One of the hidden easter eggs in the Katrina Lenk-led production of Company is on Bobby Conte’s forearm. PJ, the equivalent of the original character Marta in the gender-changed revival, has an XXXV tattoo. (In the musical, Bobbie is celebrating her XXXV birthday.) Look closely at Hades in Hadestown, too, especially in the second act. He has bricks etched onto his left arm. Characters with tattoos are becoming increasingly common on Broadway; this season, both Clyde's and Company employed tattoo designers to generate the ink art displayed on actors.
“You can create a person’s history with tattoos,” says Kyle Krueger, a special effects makeup artist and the assistant tattoo designer for Clyde’s. “A character walks onstage, and they have a specific tattoo, that’s a personality.
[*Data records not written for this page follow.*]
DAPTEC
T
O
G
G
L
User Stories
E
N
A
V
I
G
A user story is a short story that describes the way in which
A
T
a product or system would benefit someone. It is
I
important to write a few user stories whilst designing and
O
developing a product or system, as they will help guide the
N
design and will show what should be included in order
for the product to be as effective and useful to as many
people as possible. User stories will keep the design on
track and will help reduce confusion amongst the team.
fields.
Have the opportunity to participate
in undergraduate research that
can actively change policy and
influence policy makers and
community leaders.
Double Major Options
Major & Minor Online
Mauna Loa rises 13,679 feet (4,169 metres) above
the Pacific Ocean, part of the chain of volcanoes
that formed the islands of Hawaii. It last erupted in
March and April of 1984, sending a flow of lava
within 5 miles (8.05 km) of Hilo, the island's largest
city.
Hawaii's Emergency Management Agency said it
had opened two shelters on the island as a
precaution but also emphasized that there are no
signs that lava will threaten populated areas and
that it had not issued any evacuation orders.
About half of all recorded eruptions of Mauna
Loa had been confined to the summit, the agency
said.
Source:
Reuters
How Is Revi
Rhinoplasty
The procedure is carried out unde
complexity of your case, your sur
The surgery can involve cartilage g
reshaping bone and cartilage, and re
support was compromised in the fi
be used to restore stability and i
They could come into the next scene with a completely different wig or wardrobe because their character is evolving, but that tattoo stays consistent because that’s kind of the history of the character.”
“When he puts the tattoos on, he looks like a completely different person,” says Krueger. “You take a character and you throw those tattoos on them, even the small ones that don’t read past the first four rows, and it completely changes the feeling of that character.”
“When you see a tattoo, you start to ask more questions about a person.” Makeup artist and Company tattoo designer Andrew Sotomayor adds. “The theater is supposed to make us curious about people who are not us.” Simple tattoos—numbers, arrows, the tattoos on Donovan’s knuckles—Krueger hand painted every night. More complicated tattoos, including large text on Donovan’s biceps and a dog with red eyes on his right forearm, were stencils designed digitally and then airbrushed with alcohol-based makeup.
PJ’s XXXV tattoo and the other pieces Sotomayor designed for Company hint at the character’s past. PJ is a musician; his tattoos intentionally have international influences as a way of conveying how well-traveled he is. Sotomayor also wanted the character to feel “up-to-date.”
“I think putting tattoos on these characters in these older shows is the fastest way to connect these characters to a modern audience,” says Sotomayor. He previously worked as the tattoo designer for the Ivo van Hove revival of West Side Story, where he and associate tattoo designer Michael Clifton made more than 100 designs for approximately 30 different actors.
The pieces they crafted had meaning along several different axes. Imagery repeated across characters so the two rival gangs each felt like a family. Many of the Sharks had tattoos of skulls or the word tiburón (shark in Spanish), while the Jets had eagles and the phrase “Jets for life.” The tattoo design team also created a visual hierarchy among gang members. Younger gang members had simpler, more cartoony ink pieces, akin to the designs one might get from a friend. Older members had larger tattoos in more elaborate styles. Baby John had no tattoos; Riff had a big chest piece.
Tattoos onstage—like tattoos offstage—are a form of self-expression, an attempt at externalizing show motifs and character beliefs and desires. They invite audience members to look closer. A question about a character’s ink can lead to a better understanding of a character or an exploration of the show’s larger themes.
“West Side Story is about how the American dream often plays out different for different people.” Sotomayor says. “Kevin Csolak [a Jet] has the Statue of Liberty drawn by Michael Clifton as a sexy 1940s-style pinup. It’s celebratory and fun and beautiful. And Roman Cruz, who is one of the Sharks, has one I drew. I overlaid her face with a fence that I drew from a photograph of a fence in El Paso, Texas, which is where my mother’s family is from, and where there are children being held by ICE. To get to tell, just with those different tattoos, the way that the American dream can play out for some and fail for others, and to know that it’s because of my grandfather and my parents that I get to live my dream, that was really beautiful.”